Another attractive (well, before I got to her) woman. This one almost looks like the reference, I think.

I like women in glasses.

Glasses are hard to draw. Or maybe it was the angle here. Anyway, it took way longer than it should have.

Saturday, April 12, 2008

Something Positive

To contrast with that negative semi-review I posted a while ago, here's something positive.

I just finished reading "In the River" by Justin Stanchfield, printed in Interzone 205. This is more like it. First of all, it's a story about people in an interesting situation, not a story wrapped around some point where you're supposed to say "aha!" as you figure out what the author has been hiding from you. Secondly, the prose flows, not trying to impress you with colorful language, fantastic sentence structure, or the author's spectacular ability to use a thesaurus. It uses evocative language that supports the reader's imagination, instead of drawing attention to itself.

There are no explanations, but you understand what is happening.

In other words, it's what a good short story should be. Even the artwork was good. My only problem with it is that it is a bit too short. The interactions between the characters are slightly abbreviated, and the story ends fairly abruptly (and, to be honest, a little predictably). But Mr. Stanchfield writes the kind of stories I like to read. I hope to read more.

Friday, April 11, 2008

Another Victim

Of my questionable draftmanship.

Again, a "warmup" that got out of hand, stopped as I realized how much time I was spending on it.

Slow, Slow, Slow

Work on super secret project(s) proceeds, at a snail's pace. I'm still hopeful the results will be worth it. The past few nights I have had less than an hour a night to work on something that is turning out to be fairly complex. It's maddening enough to make me consider staying up until the wee hours trying to finish it.

Wednesday, April 09, 2008

080409 Warmup

A quick sketch to warm up. Maybe tonight I'll get more done than the last two nights. (They were productive, but it is going awfully slowly.)

Sunday, April 06, 2008

Return of

After a very short absence indeed.

When will I stop this and get to work? Well, honestly I did do some things which could be considered work, today. And this kind of thing is helping my confidence a bit after the disasterous night I had Thursday. Still, not finished the picture I need to finish.

Believe it or not, I picked this reference because of the hands, which I only did a passable job on, in my opinion. Practice, practice and more practice.

(Painter, approx. 2 hours)

Saturday, April 05, 2008


A quick sketch of my daughters, who were mugging for the camera one morning.

This was a warmup. Now I should be getting to work-- look at the time! Time for bed... again. Sigh.

Friday, April 04, 2008

On the Writing Front

I've backed up a bit. While reading and revising the other day, I came to a point where I felt everything up to that point had been at least OK, but everything after was really bothering me. I've gone further back, added a bit to a scene, and I'm now in the process of trying to derail/re-rail what happens after the problem point. What this means is that roughly four thousand words out of nearly forty five thousand are... if not completely lost, at least in serious jeopardy.

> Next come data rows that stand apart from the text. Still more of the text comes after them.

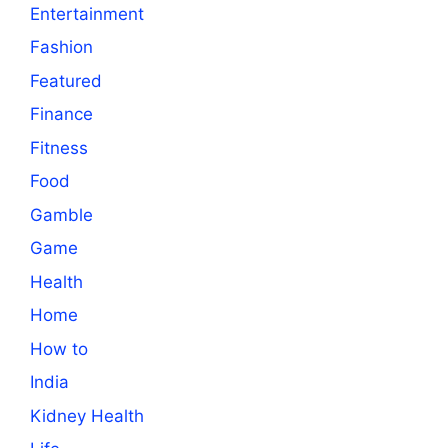
Entertainment
Fashion
Featured
Finance
Fitness
Food
Gamble
Game
Health
Home
How to
India
Kidney Health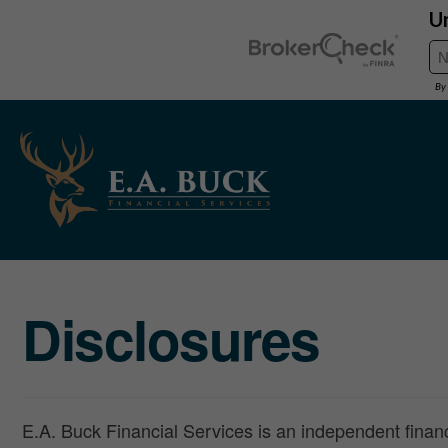
Disclosures
E.A. Buck Financial Services is an independent financi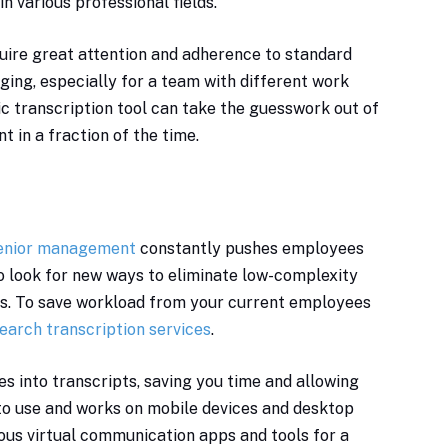
n various professional fields.
quire great attention and adherence to standard
ging, especially for a team with different work
c transcription tool can take the guesswork out of
in a fraction of the time.
enior management
constantly pushes employees
to look for new ways to eliminate low-complexity
ks. To save workload from your current employees
earch transcription services
.
es into transcripts, saving you time and allowing
 to use and works on mobile devices and desktop
ious virtual communication apps and tools for a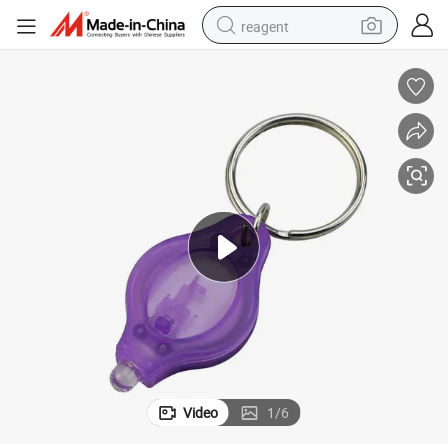
reagent
earbud
weight loss capsule
pullover hoody
electric tricycle
basketball shoe
crawler excavator
shoulder bag
Video
1
/
6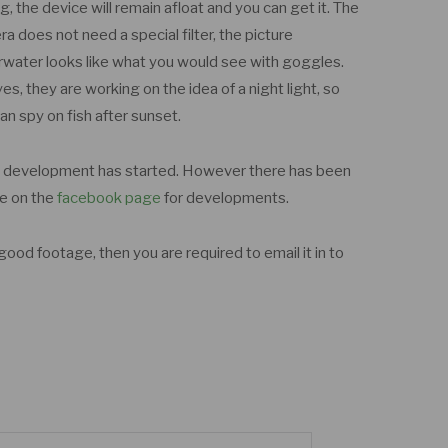
ng, the device will remain afloat and you can get it. The
a does not need a special filter, the picture
water looks like what you would see with goggles.
es, they are working on the idea of a night light, so
an spy on fish after sunset.
s development has started. However there has been
ye on the
facebook page
for developments.
ood footage, then you are required to email it in to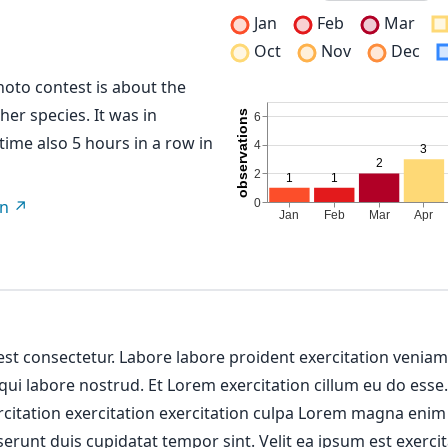
Jan
Feb
Mar
Oct
Nov
Dec
hoto contest is about the
her species. It was in
 time also 5 hours in a row in
on
 est consectetur. Labore labore proident exercitation venia
 qui labore nostrud. Et Lorem exercitation cillum eu do esse
ercitation exercitation exercitation culpa Lorem magna enim
erunt duis cupidatat tempor sint. Velit ea ipsum est exercit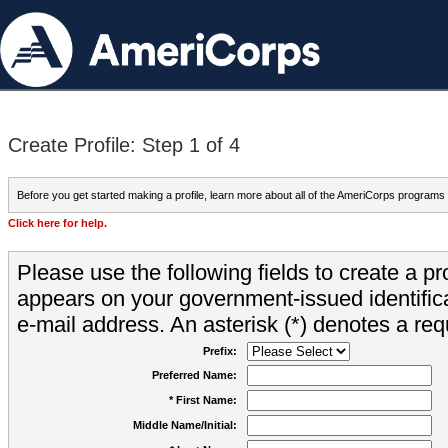
Create Profile: Step 1 of 4
Before you get started making a profile, learn more about all of the AmeriCorps programs
Click here for help.
Please use the following fields to create a pr
appears on your government-issued identifica
e-mail address. An asterisk (*) denotes a requ
Prefix:
Preferred Name:
* First Name:
Middle Name/Initial: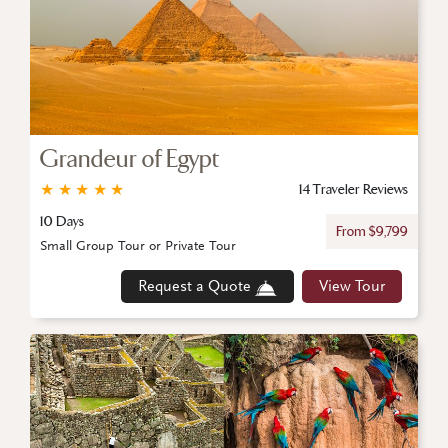
Grandeur of Egypt
★
★
★
★
★
14 Traveler Reviews
10 Days
From $9,799
Small Group Tour or Private Tour
Request a Quote
View Tour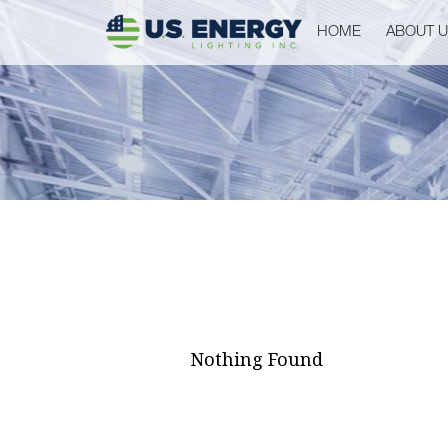
HOME
ABOUT 
Nothing Found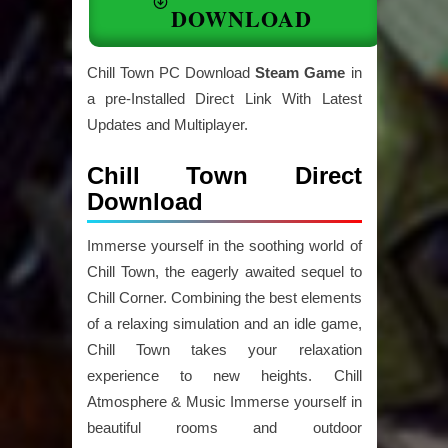
DOWNLOAD
Chill Town PC Download
Steam Game
in
a pre-Installed Direct Link With Latest
Updates and Multiplayer.
Chill Town Direct
Download
Immerse yourself in the soothing world of
Chill Town, the eagerly awaited sequel to
Chill Corner. Combining the best elements
of a relaxing simulation and an idle game,
Chill Town takes your relaxation
experience to new heights. Chill
Atmosphere & Music Immerse yourself in
beautiful rooms and outdoor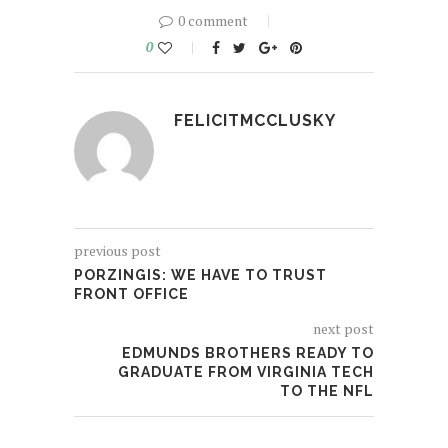
0 comment
0
FELICITMCCLUSKY
previous post
PORZINGIS: WE HAVE TO TRUST
FRONT OFFICE
next post
EDMUNDS BROTHERS READY TO
GRADUATE FROM VIRGINIA TECH
TO THE NFL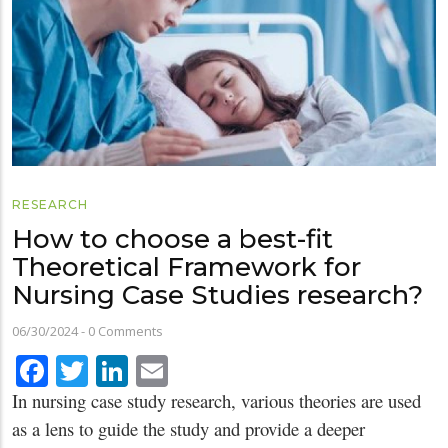
RESEARCH
How to choose a best-fit
Theoretical Framework for
Nursing Case Studies research?
06/30/2024
-
0 Comments
Facebook
Twitter
LinkedIn
Email
In nursing case study research, various theories are used
as a lens to guide the study and provide a deeper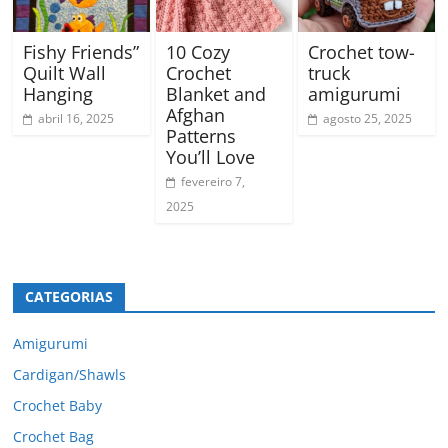
Fishy Friends”
10 Cozy
Crochet tow-
Quilt Wall
Crochet
truck
Hanging
Blanket and
amigurumi
Afghan
abril 16, 2025
agosto 25, 2025
Patterns
You’ll Love
fevereiro 7,
2025
CATEGORIAS
Amigurumi
Cardigan/Shawls
Crochet Baby
Crochet Bag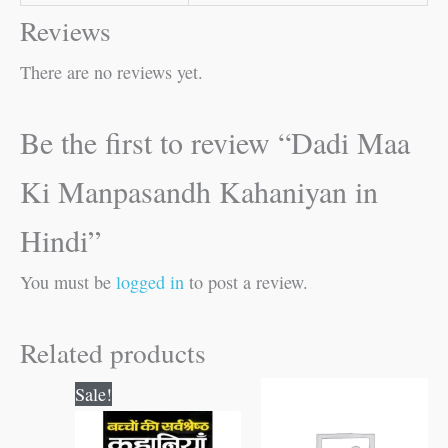
Reviews
There are no reviews yet.
Be the first to review “Dadi Maa
Ki Manpasandh Kahaniyan in
Hindi”
You must be
logged in
to post a review.
Related products
Original
Current
Sale!
price
price
was:
is: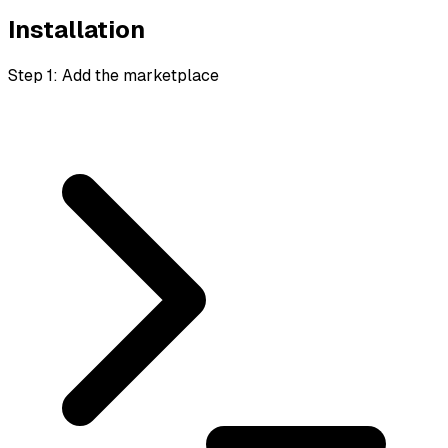
Installation
Step 1: Add the marketplace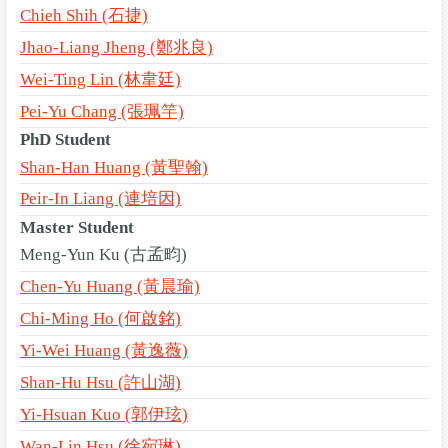
Chieh Shih (石捷)
Jhao-Liang Jheng (鄭兆良)
Wei-Ting Lin (林韋廷)
Pei-Yu Chang (張珮竽)
PhD Student
Shan-Han Huang (黃聖翰)
Peir-In Liang (連培因)
Master Student
Meng-Yun Ku (古孟畇)
Chen-Yu Huang (黃晨瑜)
Chi-Ming Ho (何啟銘)
Yi-Wei Huang (黃逸薇)
Shan-Hu Hsu (許山湖)
Yi-Hsuan Kuo (郭伊玹)
Wan-Lin Hsu (徐宛琳)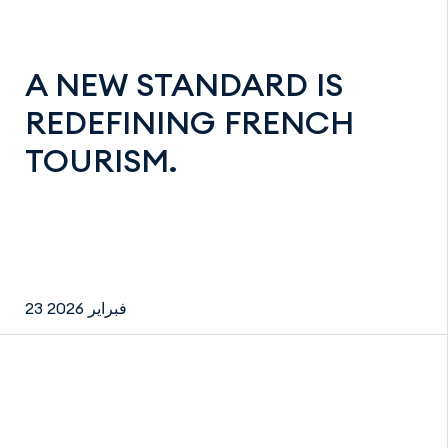
A NEW STANDARD IS
REDEFINING FRENCH
TOURISM.
23 فبراير 2026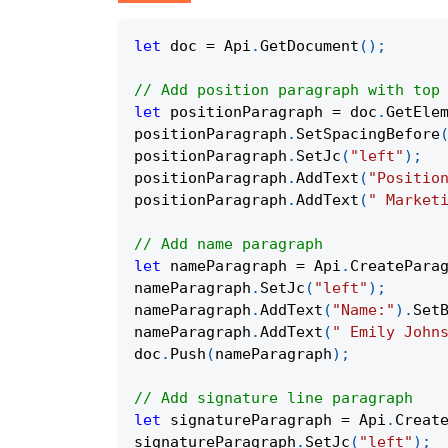
let
 doc 
=
 Api
.
GetDocument
(
)
;
// Add position paragraph with top
let
 positionParagraph 
=
 doc
.
GetEle
positionParagraph
.
SetSpacingBefore
positionParagraph
.
SetJc
(
"left"
)
;
positionParagraph
.
AddText
(
"Positio
positionParagraph
.
AddText
(
" Market
// Add name paragraph
let
 nameParagraph 
=
 Api
.
CreatePara
nameParagraph
.
SetJc
(
"left"
)
;
nameParagraph
.
AddText
(
"Name:"
)
.
Set
nameParagraph
.
AddText
(
" Emily John
doc
.
Push
(
nameParagraph
)
;
// Add signature line paragraph
let
 signatureParagraph 
=
 Api
.
Creat
signatureParagraph
.
SetJc
(
"left"
)
;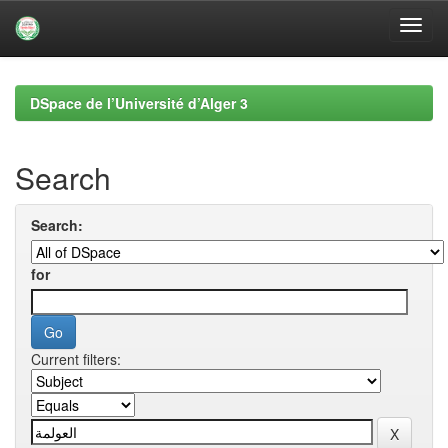
Skip
navigation
DSpace de l’Université d’Alger 3
Search
Search:
for
Current filters: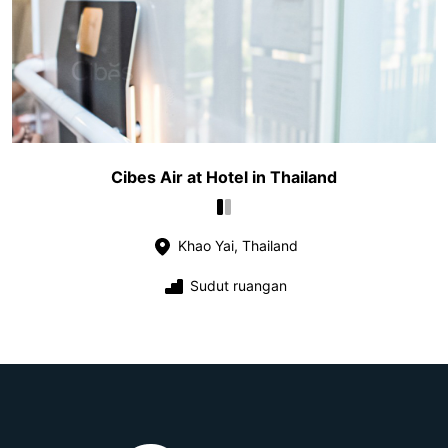
Cibes Air at Hotel in Thailand
Khao Yai, Thailand
Sudut ruangan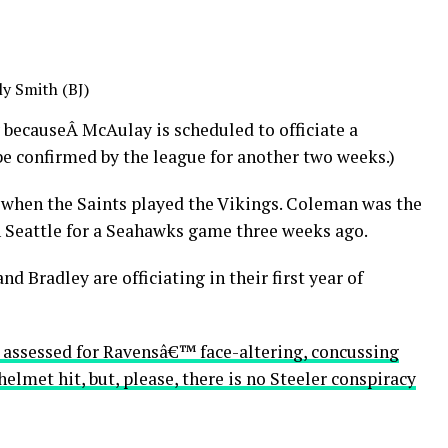
ly Smith (BJ)
 becauseÂ McAulay is scheduled to officiate a
e confirmed by the league for another two weeks.)
 when the Saints played the Vikings. Coleman was the
n Seattle for a Seahawks game three weeks ago.
and Bradley are officiating in their first year of
s, assessed for Ravensâ€™ face-altering, concussing
lmet hit, but, please, there is no Steeler conspiracy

Which is not so bad. So, I'm back to 41k. But it's better, I think.

And I'm calling it a novel. So there.


On the downswing. I really, really need to get that piece I'm working on finished. And then I really, really need to do something a bit more creative than those last few blog posts.

I mean, race queens... sheesh.

Luckily I have things to work on. Now where did I put my creativity...?


After a very frustrating session trying to finish off a picture, basically ending up right where I started, I did this to calm my nerves.

Very calming.

(Still... not quite right, though.)

Wednesday, April 02, 2008


A not particularly successful portrait, done with a lot of guesstimation from a low resolution photo.